In truth, the Historical Society had no use for French perfume or fancy tennis shirts emblazoned with the company’s signature crocodile logo. The charges, which appeared in a dataset of the state’s purchasing card transactions, were made not by a state employee, but a fraudster who had somehow hacked one the agency’s cards.
The cardholder noticed the bogus transaction and told administrators at the Historical Society. The money was refunded, the card was cancelled and a new one was issued, said Kim Jondahl, the director of Audience Engagement and Museum Division. Instances of external fraud are not exactly devastating for North Dakota’s public entities, but they are common.
A Forum News Service analysis of the transactions reveals just how often the state agencies, public universities and school districts are the victims of payment card hacking. Since 2016, public entities enrolled in the state’s purchase card program have been refunded nearly $260,000 by card provider JP Morgan for transactions deemed to be fraudulent.
The state is “no different than anyone else” when it comes to being a target for card hackers and defrauders, said Jeff Larshus, the Office of Management and Budget’s director of state financial services.
Purchasing cards, or p-cards as they’re commonly called, act almost as company credit cards for government entities. They allow public employees to pay for everything from plane tickets to office supplies without checks or reimbursements. In 2018, the 180 enrolled public entities spent a combined total of more than $123 million using p-cards. Previous Forum News Service articles introduced the state’s p-card program, explored how they are used for travel expenses and detailed the rare conditions under which alcohol can be purchased.
Limousines and designer handbags
The fraudsters hacking the state’s p-cards certainly have expensive taste. The dataset includes unwelcome charges exceeding $1,000 from fashionable designer brands, posh department stores and pricey nightclubs.
The most expensive fraudulent charge came against North Dakota State University in July 2019. The university was refunded $13,600 for a purchase made at a travel agency, but JP Morgan likely sniffed out the illegal activity using complex computer algorithms before anyone on campus noticed the charge. A spokeswoman from JP Morgan declined to comment on this story.
A snowy scene on the North Dakota State University campus in Fargo. NDSU / Special to The Forum
In April 2018, Dickinson State University had to deal with a fraudulent charge of nearly $11,300 made at an art supply store in Kathmandu, Nepal. Marie Moe, the university’s vice president of University Relations & Student Recruitment, caught the charge while reviewing her monthly statement and had the card cancelled.

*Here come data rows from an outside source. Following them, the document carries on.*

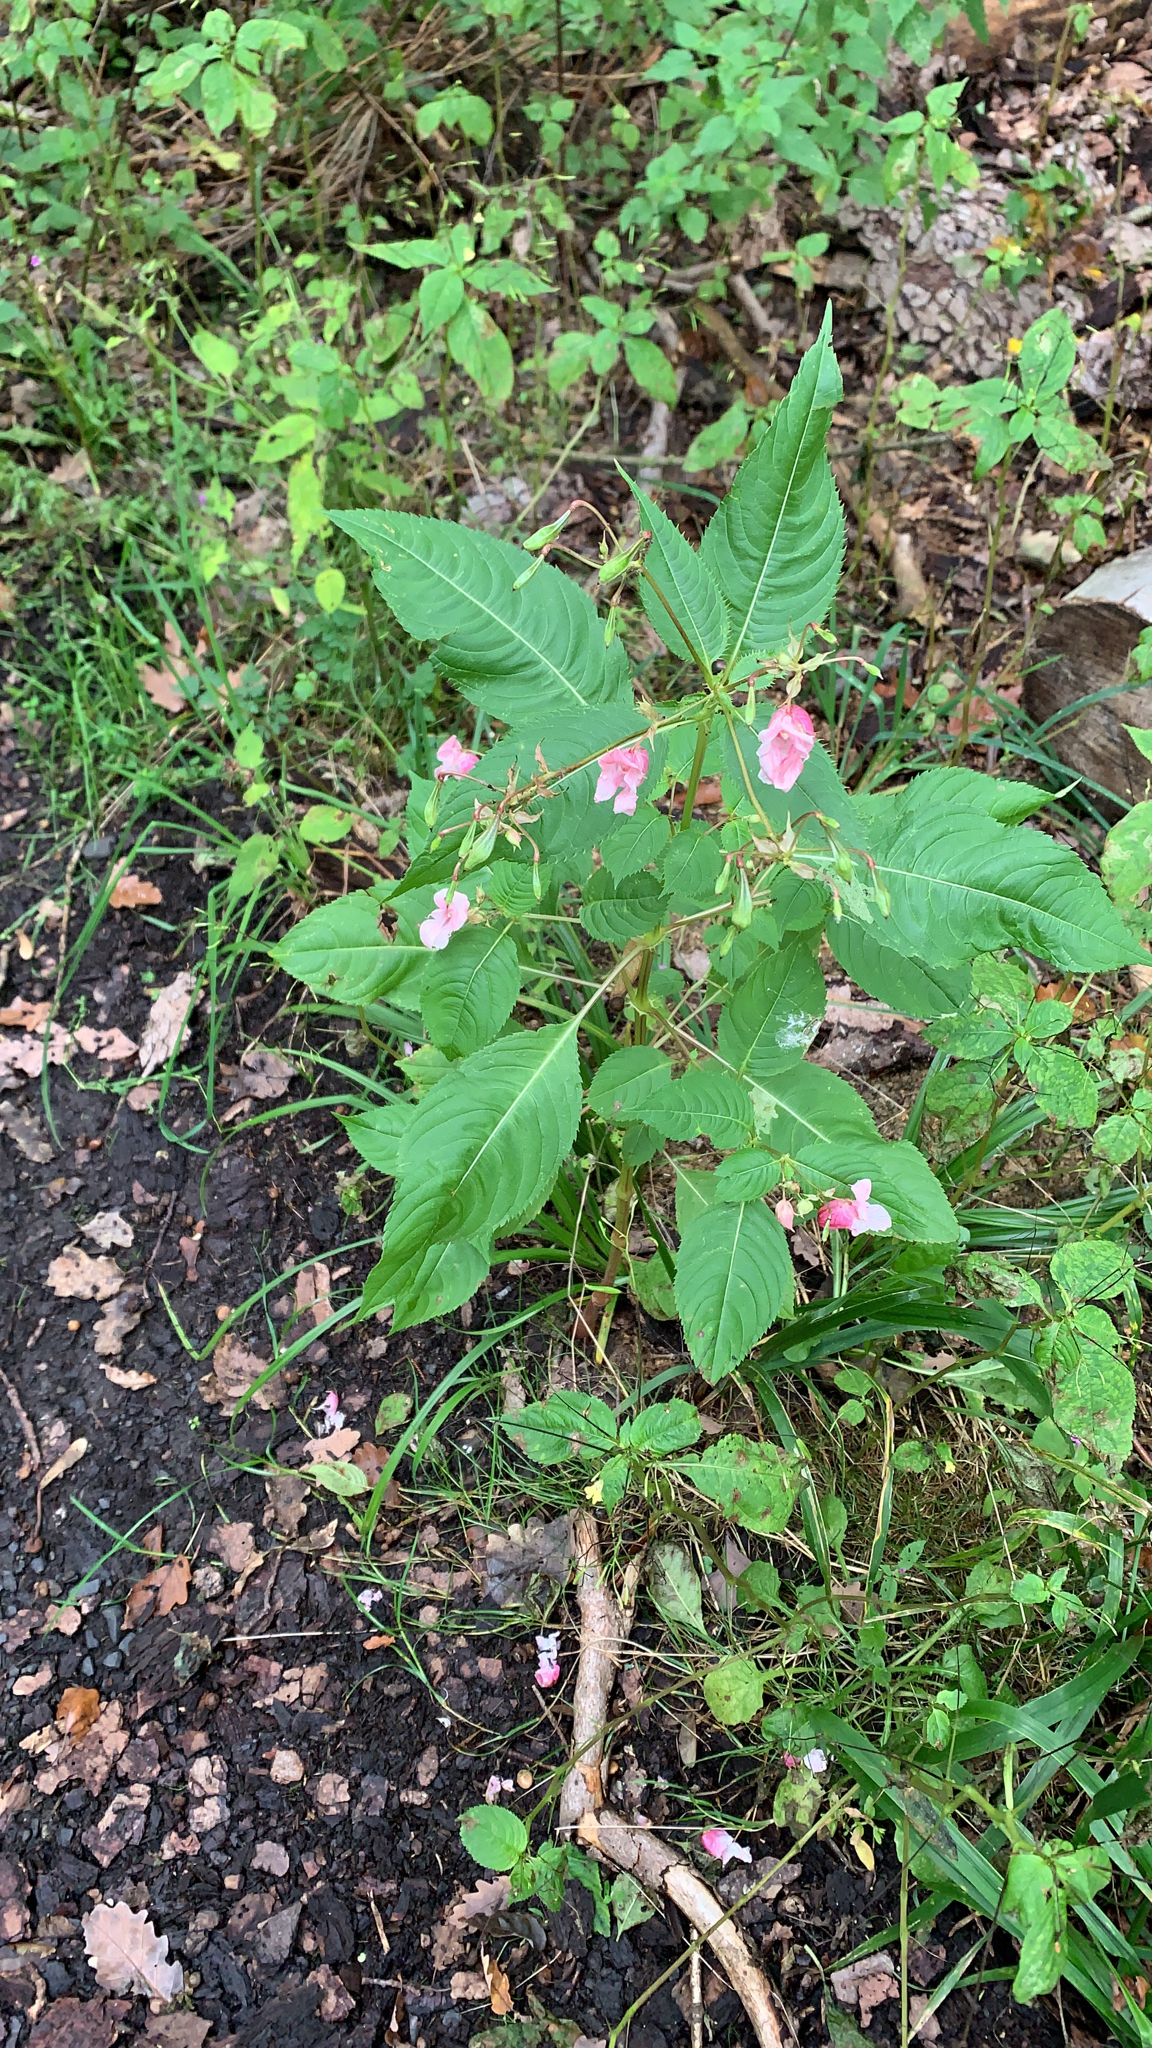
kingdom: Plantae
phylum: Tracheophyta
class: Magnoliopsida
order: Ericales
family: Balsaminaceae
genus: Impatiens
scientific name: Impatiens glandulifera
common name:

During one particularly active six-day period for Bismarck Public Schools in 2017, card hackers made away with more than $14,600 in purchases from luxury department stores Neiman Marcus and Barneys New York, a limousine and taxicab company and computer software stores. It’s unclear if a single defrauder was behind all of the charges, which were refunded to the district.
Fraudsters didn’t just go after the big fish — they victimized some of the state’s smallest public entities, too. Public school administrators in Kulm, a city of about 330 residents, were surprised by a nearly $2,500 charge on a district card from SIP Lounge, which appears to be a Washington, D.C., nightclub. Superintendent Tami Kramlich said JP Morgan caught the charge and replaced the card.
‘Barely a concern’
These days, fraudulent activity is little more than an annoyance, said Ryan Lagasse, the business manager for Mandan Public Schools. After a nearly $6,000 fraudulent charge in 2017, JP Morgan handled the whole process from detection to refunding the money and sending out a new card, he said.
“JP Morgan has been great to deal with in situations where fraud has occurred,” Lagasse said in an email. “It is a bit of a pain for us to deal with cancelling cards, but the rebate we receive at the end of the year makes it worth the hassle.”
The company offers a rebate to entities based on the amount they spend, which has likely increased usage of the cards over other forms of payment. Last year, the district received a check from JP Morgan worth more than $87,500, Lagasse said.
For NDSU, the state’s biggest p-card spender, fraudulent charges have never caused any kind of crisis and is “barely a concern” during day-to-day operations, said Stacey Winter, the university’s director of purchasing. The university has been refunded more than $28,000 since 2016 for fraudulent purchases, according to Forum News Service’s analysis.
Larshus, the director of state financial services, said JP Morgan likely dedicates a significant amount of money to prevent and detect fraud since the refunds come out of their pockets. An industry estimate puts fraud-related losses for banks at $16 billion for 2014, according to a JP Morgan report.
Note: The 2019 dataset does not include a complete listing of expenditures from North Dakota’s institutions of higher education.